▶ [SUPPLIED PASSAGE]:
-- Opening Marker --
[Bug] RayCluster controller operator does not handle stale informer cache
Search before asking
- [x] I searched the issues and found no similar issues.
KubeRay Component
ray-operator
What happened + What you expected to happen
When reconciling pod quantities, the RayCluster controller uses pod informer cache as the sole source of truth on current pod state. The number of pods to create or delete are computed as the difference between the RayCluster spec's replica count and the number of pods listed from the cache.
The cache is frequently stale and there's currently no accounting mechanism to try to maintain read-after-write consistency. As a result, situations arise where more pods are launched than necessary and then a random pod is deleted to readjust.
See https://github.com/ray-project/kuberay/issues/704 for logs from an example.
This is especially problematic for Ray since Ray worker pods can store application-critical state.
Reproduction script
Create several Ray clusters and check the operator logs for spurious pod creation followed by deletion.
Anything else
There's a bit of discussion how the replica set controller handles this here: https://medium.com/@timebertt/kubernetes-controllers-at-scale-clients-caches-conflicts-patches-explained-aa0f7a8b4332 Replica set controller code: https://github.com/kubernetes/kubernetes/blob/29ddedae1d0a07dfc7a89693daf3dbf4be766be3/pkg/controller/replicaset/replica_set.go#L367-L368 Note that "expectations" are tracked when a pod is created.
Kruise CloneSet pod reconciliation logic is here: https://github.com/openkruise/kruise/blob/5839c5ba1909b463242a3603a7d22d45aed7fa6e/pkg/controller/cloneset/cloneset_controller.go#L225-L280
Are you willing to submit a PR?
- [ ] Yes I am willing to submit a PR!
cc @akanso @Jeffwan
Someone should probably take a closer look at the replica set code -- similar methods can be applied to KubeRay pod reconciliation.
-- Closing Marker --
▶ [DATASET]:
-- Opening Marker --
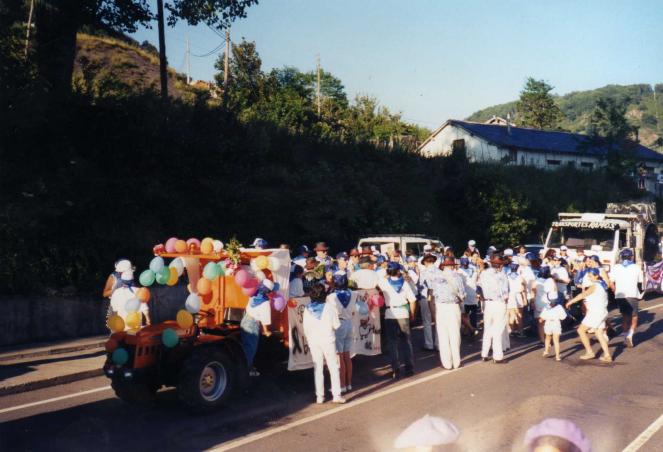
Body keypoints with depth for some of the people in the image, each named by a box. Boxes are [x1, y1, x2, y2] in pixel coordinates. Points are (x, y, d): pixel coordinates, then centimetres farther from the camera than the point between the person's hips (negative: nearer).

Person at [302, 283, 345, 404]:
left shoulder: (308, 309, -1)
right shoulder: (330, 306, -8)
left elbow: (306, 328, 2)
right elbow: (336, 325, -7)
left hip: (313, 341, 3)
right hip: (328, 340, -2)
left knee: (318, 369, 9)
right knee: (333, 368, 4)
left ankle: (319, 396, 10)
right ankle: (336, 395, 1)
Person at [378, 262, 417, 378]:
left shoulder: (384, 282, -3)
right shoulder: (404, 283, 1)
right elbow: (412, 300, -1)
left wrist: (386, 276, 20)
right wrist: (412, 313, 11)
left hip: (390, 314, -1)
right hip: (403, 313, 1)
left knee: (393, 343, 4)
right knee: (406, 341, 11)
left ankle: (396, 370, 1)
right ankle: (409, 368, 12)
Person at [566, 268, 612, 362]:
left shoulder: (595, 286, -15)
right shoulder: (602, 284, 12)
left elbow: (582, 295, -24)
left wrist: (571, 301, -22)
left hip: (595, 313, -9)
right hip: (602, 312, 9)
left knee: (581, 330, -2)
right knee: (600, 334, 10)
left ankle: (590, 352, 0)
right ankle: (607, 356, 5)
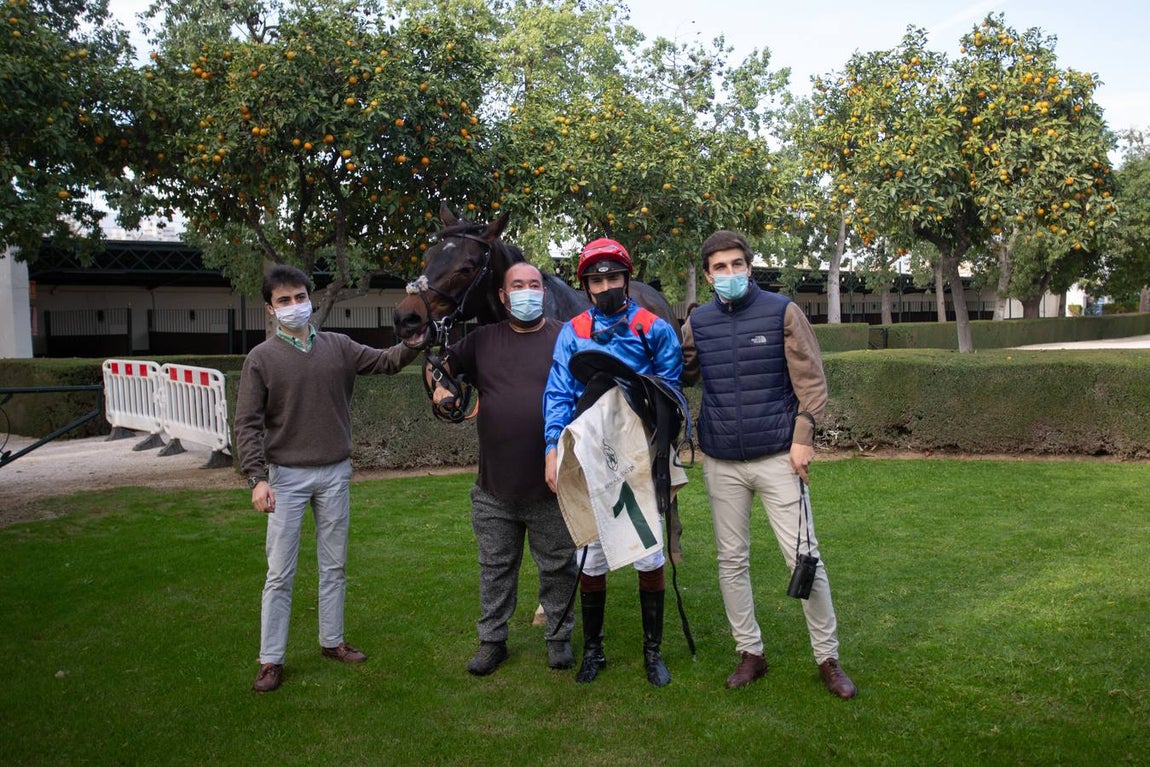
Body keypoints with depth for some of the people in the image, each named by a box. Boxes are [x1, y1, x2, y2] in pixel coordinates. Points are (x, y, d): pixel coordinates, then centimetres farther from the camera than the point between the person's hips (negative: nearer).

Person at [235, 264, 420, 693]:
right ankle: (271, 660, 12)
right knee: (280, 573, 1)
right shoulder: (262, 358, -4)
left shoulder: (337, 347, 5)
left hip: (335, 473, 3)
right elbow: (248, 424, -8)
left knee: (334, 565, 13)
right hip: (287, 476, -3)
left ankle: (332, 641, 28)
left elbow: (387, 362, 2)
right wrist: (256, 478, -18)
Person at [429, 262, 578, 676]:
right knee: (496, 568, 14)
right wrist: (441, 388, -5)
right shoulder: (483, 339, 6)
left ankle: (559, 638, 28)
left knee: (558, 567, 10)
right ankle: (492, 641, 28)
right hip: (494, 487, 2)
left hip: (552, 487, -2)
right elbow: (443, 363, 16)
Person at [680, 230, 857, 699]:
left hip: (777, 457, -3)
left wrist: (802, 436, -11)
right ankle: (750, 652, 23)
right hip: (721, 463, 3)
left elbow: (810, 380, -3)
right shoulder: (697, 323, 6)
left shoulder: (783, 312, -2)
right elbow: (680, 375, 15)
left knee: (803, 556, -1)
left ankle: (827, 657, 14)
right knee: (732, 560, 9)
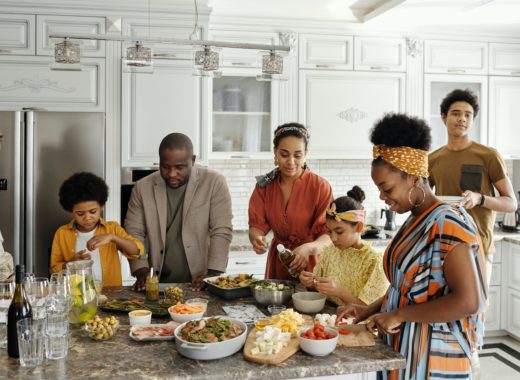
-- Closing Marker --
▶ [PARTS OF THE EXERCISE]:
(1) From the KubeRay bug report, write out the passage that begins with the words "Anything else" and ends after "KubeRay pod reconciliation.".
(2) Render this sentence from the KubeRay bug report in Spanish: "This is especially problematic for Ray since Ray worker pods can store application-critical state."

▶ [RESPONSES IN ORDER]:
(1)
Anything else
There's a bit of discussion how the replica set controller handles this here: https://medium.com/@timebertt/kubernetes-controllers-at-scale-clients-caches-conflicts-patches-explained-aa0f7a8b4332 Replica set controller code: https://github.com/kubernetes/kubernetes/blob/29ddedae1d0a07dfc7a89693daf3dbf4be766be3/pkg/controller/replicaset/replica_set.go#L367-L368 Note that "expectations" are tracked when a pod is created.
Kruise CloneSet pod reconciliation logic is here: https://github.com/openkruise/kruise/blob/5839c5ba1909b463242a3603a7d22d45aed7fa6e/pkg/controller/cloneset/cloneset_controller.go#L225-L280
Are you willing to submit a PR?
- [ ] Yes I am willing to submit a PR!
cc @akanso @Jeffwan
Someone should probably take a closer look at the replica set code -- similar methods can be applied to KubeRay pod reconciliation.

(2) Esto es especialmente problemático para Ray, ya que los pods de trabajo de Ray pueden almacenar estado crítico para la aplicación.